Systématiquement, conformément à la une circulaire ministérielle, les biens et comptes des combattants en Syrie sont gelés par notre Conseil de Sécurité, à chaque fois à la demande de la Justice.

En ce moment, à la demande de la Justice, un projet est discuté au Parlement sur une nouvelle législation en matière des méthodes particulières de recherche (MPR) dont les parquets et la police judiciaire pourront disposer, sous le contrôle des juges d'instruction. Les techniques modernes de contrôle visuel et d'infiltration dans les maisons, systèmes informatiques et internet seront réglés, sans que l'utilisateur soit au courant, mais naturellement sous un contrôle judiciaire. Les possibilités d'écoutes moyennant l'autorisation des juges d'instructions seront élargies notamment pour les écoutes ayant pour objectif la détection de commerce d'armes ainsi que les abus sexuels sur des enfants et la traite des êtres humains. Des perquisitions pourront avoir lieu en l'absence d'instruction judiciaire mais moyennant l'autorisation du juge d'instruction (mini-instruction).

Avant la suspension des travaux parlementaires, le gouvernement, à l'initiative des ministres de la Défense et de la Justice, a adressé au Parlement un projet de loi concernant les méthodes particulières de renseignements. Les méthodes de la Sûreté de l'Etat et du service de renseignement miliaire doivent être adaptées aux dernières évolutions techniques afin qu'ils puissent agir de manière efficace. Encore et à nouveau moyennant une juste surveillance et sous le contrôle des instances adéquates. Ainsi la Sûreté de l'Etat sera suivie de manière permanente par la commission MPR composée de trois magistrats. Il sera dorenavant possible de suivre depuis le territoire belge, les combattants en Syrie à l'étranger‎ tout en prévoyant une procédure d'urgence particulière .


Il est certain que ce n'est pas la Justice qui va s'opposer contre le prétendu "gewapend bestuur" même si le Patriot Act n'a que peu à voir avec cela, pas plus qu'avec avec les autorités locales.

Une meilleure approche administrative, notamment au niveau local, est une des orientations figurant dans la note cadre de sécurité intégrale récemment adoptée et dont mon cabinet était le moteur.

Aujourd'hui, le bourgmestre dispose déjà d'importants leviers: il peut fermer un établissement, en ce compris une institution religieuse, si l'ordre public est menacé même lorsque l'activité exercée est légale. Sur proposition du ministre de l'Intérieur, le gouvernement travaille à une révision de la loi-caméra par laquelle la possibilité sera donnée aux services de police d'utiliser des caméras "intelligentes" et "discrètes" contre des personnes ou des lieux qui présentent un risque pour la société.
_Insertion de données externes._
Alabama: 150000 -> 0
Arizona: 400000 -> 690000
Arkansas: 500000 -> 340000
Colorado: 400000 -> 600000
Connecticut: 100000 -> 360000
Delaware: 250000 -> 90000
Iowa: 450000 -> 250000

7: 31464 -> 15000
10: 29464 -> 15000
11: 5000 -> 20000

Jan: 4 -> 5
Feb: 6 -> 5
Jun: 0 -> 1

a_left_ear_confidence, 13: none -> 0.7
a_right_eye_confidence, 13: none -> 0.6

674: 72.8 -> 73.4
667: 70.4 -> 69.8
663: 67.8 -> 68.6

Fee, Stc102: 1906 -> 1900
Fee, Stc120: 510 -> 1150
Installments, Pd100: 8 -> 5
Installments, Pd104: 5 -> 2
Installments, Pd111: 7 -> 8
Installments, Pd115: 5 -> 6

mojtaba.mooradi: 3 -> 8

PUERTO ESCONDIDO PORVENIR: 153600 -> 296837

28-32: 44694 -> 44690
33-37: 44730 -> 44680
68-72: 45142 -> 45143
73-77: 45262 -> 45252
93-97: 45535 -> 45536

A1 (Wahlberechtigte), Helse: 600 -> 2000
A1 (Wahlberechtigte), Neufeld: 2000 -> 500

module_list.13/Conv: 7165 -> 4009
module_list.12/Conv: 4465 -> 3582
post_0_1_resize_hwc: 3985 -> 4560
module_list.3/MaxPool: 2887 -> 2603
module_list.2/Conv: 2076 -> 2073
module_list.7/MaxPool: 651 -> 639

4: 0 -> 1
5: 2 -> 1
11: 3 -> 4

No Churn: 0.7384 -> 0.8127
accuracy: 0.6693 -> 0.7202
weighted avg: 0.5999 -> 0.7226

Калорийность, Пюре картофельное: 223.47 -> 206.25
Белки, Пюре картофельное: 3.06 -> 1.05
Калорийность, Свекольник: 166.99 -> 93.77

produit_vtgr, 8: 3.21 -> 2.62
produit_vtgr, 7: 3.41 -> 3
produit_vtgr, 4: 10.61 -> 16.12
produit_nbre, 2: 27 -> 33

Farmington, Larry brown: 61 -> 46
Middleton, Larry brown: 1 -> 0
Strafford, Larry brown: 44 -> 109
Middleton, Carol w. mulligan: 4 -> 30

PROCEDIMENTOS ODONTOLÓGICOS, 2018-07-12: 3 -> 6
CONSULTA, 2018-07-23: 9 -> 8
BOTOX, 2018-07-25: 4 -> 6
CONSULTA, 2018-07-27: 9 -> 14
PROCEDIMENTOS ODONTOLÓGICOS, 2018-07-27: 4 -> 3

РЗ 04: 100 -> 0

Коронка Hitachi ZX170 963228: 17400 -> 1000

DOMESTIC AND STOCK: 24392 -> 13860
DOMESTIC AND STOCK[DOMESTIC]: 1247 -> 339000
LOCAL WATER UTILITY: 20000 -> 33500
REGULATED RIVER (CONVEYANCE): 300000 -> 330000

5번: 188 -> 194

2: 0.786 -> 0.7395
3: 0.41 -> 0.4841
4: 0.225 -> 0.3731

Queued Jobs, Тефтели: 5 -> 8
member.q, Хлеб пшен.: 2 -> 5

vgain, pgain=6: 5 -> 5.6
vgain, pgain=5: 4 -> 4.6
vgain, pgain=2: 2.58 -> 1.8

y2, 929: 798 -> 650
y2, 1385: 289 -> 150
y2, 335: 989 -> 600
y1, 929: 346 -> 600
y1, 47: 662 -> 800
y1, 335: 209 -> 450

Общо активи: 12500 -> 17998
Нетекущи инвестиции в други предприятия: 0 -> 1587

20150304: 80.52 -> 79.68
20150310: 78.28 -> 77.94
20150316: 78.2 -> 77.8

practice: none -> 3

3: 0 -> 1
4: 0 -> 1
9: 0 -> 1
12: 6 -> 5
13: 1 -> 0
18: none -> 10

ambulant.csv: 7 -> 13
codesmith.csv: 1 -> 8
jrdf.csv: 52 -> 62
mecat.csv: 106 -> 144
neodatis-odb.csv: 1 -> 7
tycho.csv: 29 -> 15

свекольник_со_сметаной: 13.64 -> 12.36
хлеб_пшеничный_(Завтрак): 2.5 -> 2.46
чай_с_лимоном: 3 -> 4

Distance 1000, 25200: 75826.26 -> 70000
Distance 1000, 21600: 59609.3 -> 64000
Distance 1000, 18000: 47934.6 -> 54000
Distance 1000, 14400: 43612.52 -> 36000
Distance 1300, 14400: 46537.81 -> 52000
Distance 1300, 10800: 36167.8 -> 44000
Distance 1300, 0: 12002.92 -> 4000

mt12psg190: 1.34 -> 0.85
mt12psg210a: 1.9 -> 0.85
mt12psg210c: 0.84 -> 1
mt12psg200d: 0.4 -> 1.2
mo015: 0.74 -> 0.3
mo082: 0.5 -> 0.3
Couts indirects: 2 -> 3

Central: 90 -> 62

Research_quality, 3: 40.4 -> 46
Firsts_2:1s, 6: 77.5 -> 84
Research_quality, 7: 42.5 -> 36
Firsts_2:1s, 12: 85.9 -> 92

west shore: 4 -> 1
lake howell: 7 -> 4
Mais encore et à nouveau sous le contrôle des instances compétentes qui veillent aux droits et aux libertés.

Un autre exemple: dans l'arrondissement judiciaire de Flandre Orientale, la police fédérale, la police locale, les services d'inspection, l'auditorat du travail et le tribunal de commerce travaillent de concert dans la lutte contre les nouvelles sociétés frauduleuses. L'agent de quartier local joue un rôle important d'avertisseur. Les sociétés peuvent être screenées via la BNG (la banque de données de la police). Le magistrat de référence décidera par après s'il entame une information ou une instruction judiciaire en concertation avec les différents partenaires ou une enquête commerciale.

C'est précisément parce que la justice est une question et de balance et de poids, un "ars aequi et boni" qui ne supporte par les excès, même dans la lutte contre le mal, qu'il apparaît préférable d'éviter l'exagération et la polémique. En voulant être trop à l'écoute des craintes des citoyens, tout au contraire contribuerait-t-on à attiser ces peurs. Si la peur de la population est compréhensible et concrète, elle n'en demeure pas moinsS pour les gouvernants unemauvaise conseillère.